What has changed is the rise of the consumer Internet of Things (IoT) and an explosion in customer interest and adoption of Distributed Energy Resources (DERs).
To provide a few examples:
- Early “smart” thermostats were primarily utility driven; these thermostats provided the utility with a oneway DR asset, but offered limited customer benefits. However, beginning with the introduction of the Nest thermostat in 2011, enrollment in proprietary utility programs has been widely surpassed by the customer adoption of smart, two-way communicating thermostats. Parks & Associates has estimated that 40 million US homes (or more than 1/3 of US residential housing stock!) could have a smart thermostat by 2020.
- SEIA reports that nonutility solar capacity has grown from <1 GW in 2000 to more than 35 GW in 2020.
- The Argonne National Laboratory reports that more than 1M plugin electric vehicles were sold between 2011 and 2019. EV’s can present unique challenges for load balancing, as the installation of a residential charger can more than double the peak load of home.
In an industry built upon generations of precedent, the rapid, unplanned, customer-driven proliferation of DERs has upended the status quo. Where power once flowed in a single direction, DERs have the potential to serve as both a sink and a source on the grid edge; a grid that has historically been designed to engineering standards of reliability now demands active real-time operation for load balancing.

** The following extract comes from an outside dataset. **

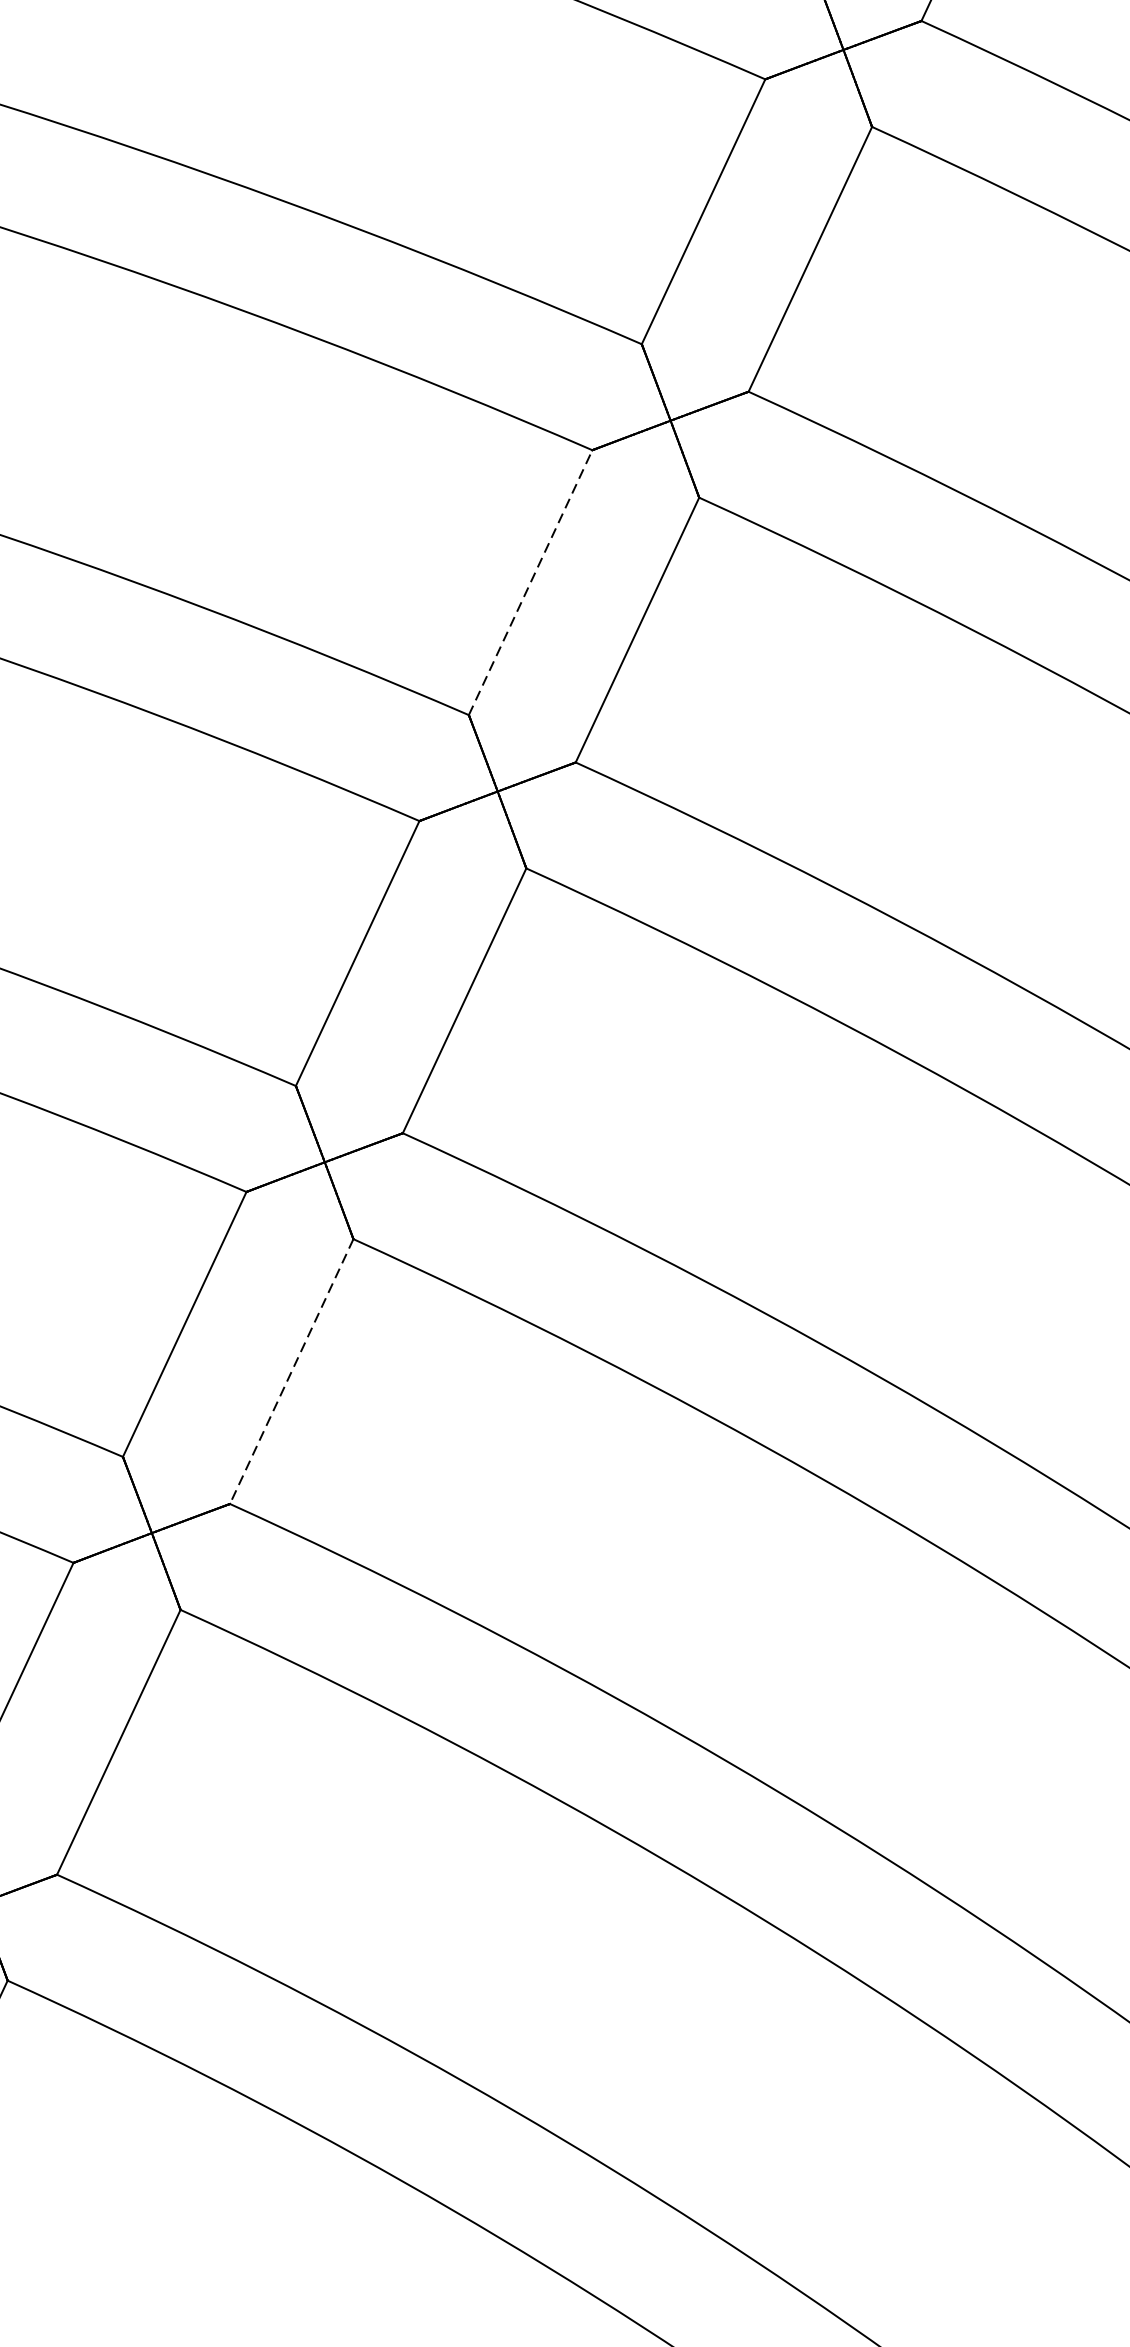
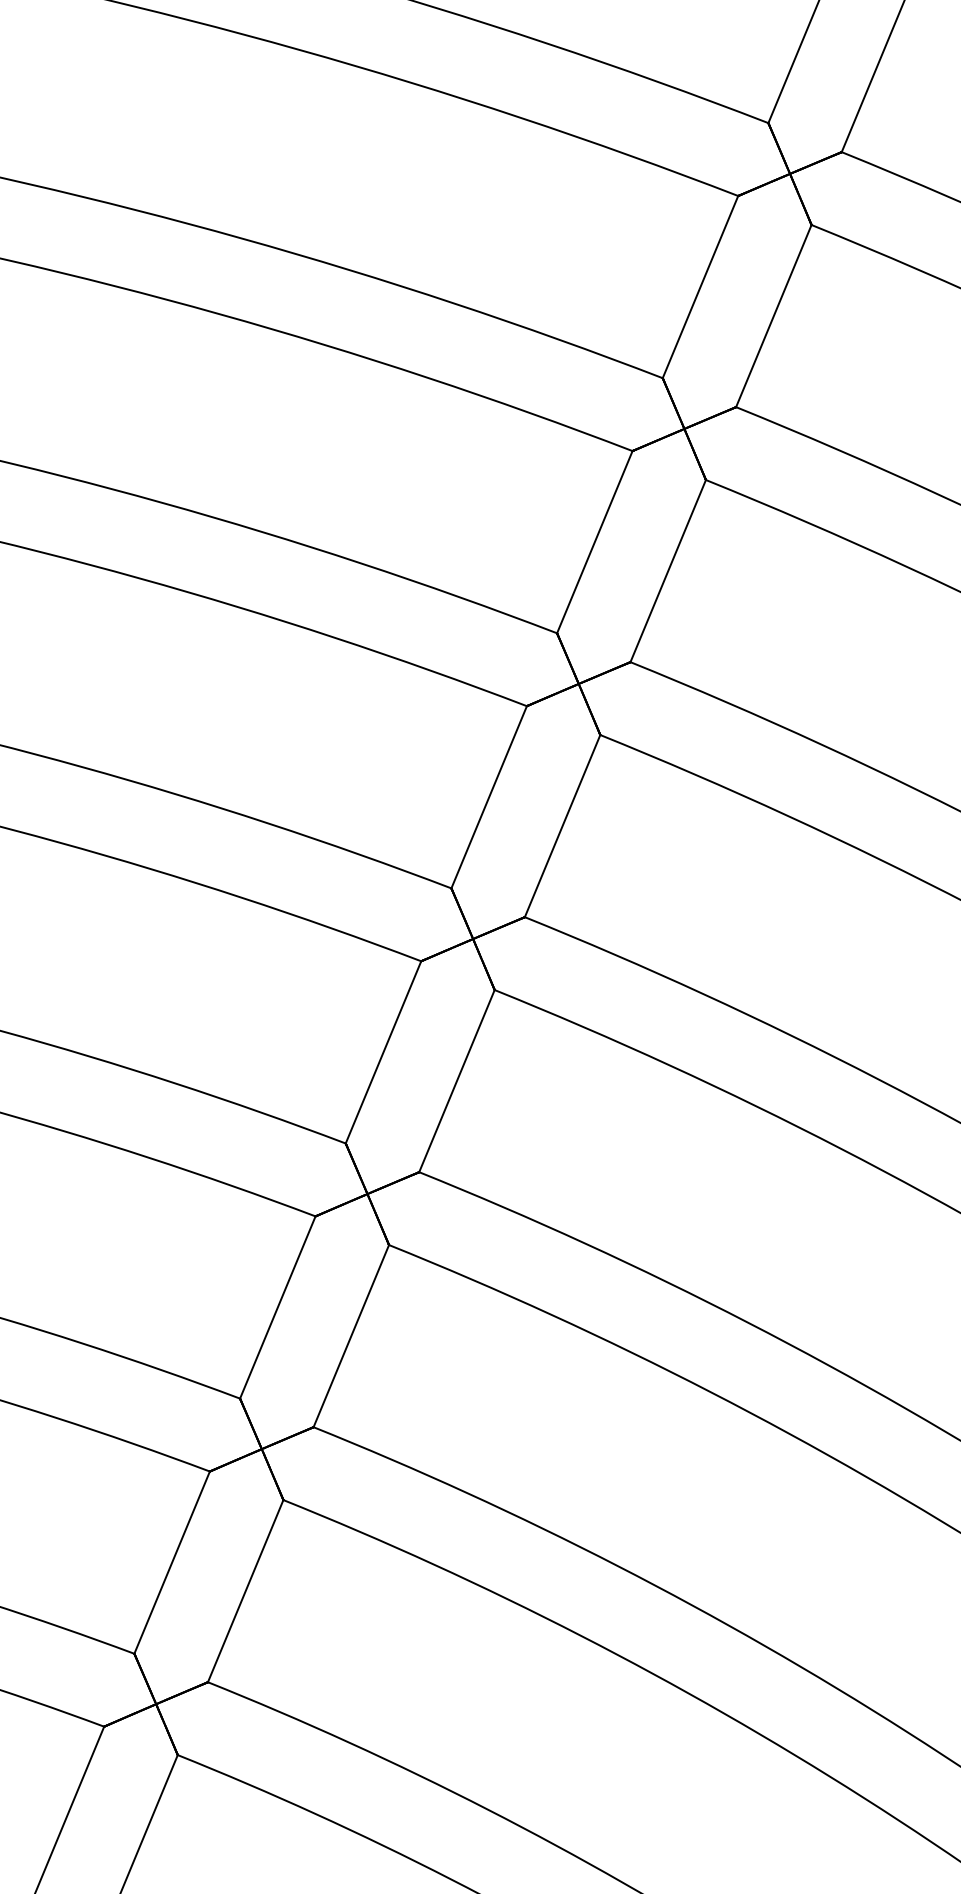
line: (531, 583) -> (489, 797), dashed -> solid
line: (291, 1372) -> (351, 1336), dashed -> solid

Investment in new technologies and methodologies is clearly necessary to manage this new grid paradigm. However…does the traditional regulated utility model provide the right incentives for a DER world?
In these transitory days, there is early movement towards mechanisms to enable a more participatory grid:
- In Hawaii, where rooftop solar has proliferated in response to high supply costs, HECO’s modernization strategy calls for an open standards approach for “customer co-creation.”
- In NY, the REV initiative is an explicit effort to create market mechanisms to enable customer sited DER.
- The rise of Community Choice Aggregators in California represents the development of a new Municipal-Retail model that marries the non-profit motivations of a Muni with the customer product engagement playbook of a REP.
These themes – the alignment of supply costs with rates, customer enablement, and product innovation for customer engagement – are the bedrock of the Retail business model. As customers continue to adopt and install DERs, the economics of grid management will continue to evolve – will the “Utility of the Future” finally usher in the Retail era?
I believe that Retail is structured to evolve more quickly in response to changes in industry and customer economics than the Regulated world. I further believe that the future Retail utility will combine predictive load analytics and customer sited technology to automatically optimize grid and customer priorities.
Given the gradual pace of change industry change, I believe that this future will continue to develop over the next 5-10 years. Reader, what do you think? Comments are most welcome!
 This assumes the development of a Distribution level load-balancing marketplaces (e.g. DSO) or signals to mirror the more established wholesale balancing market.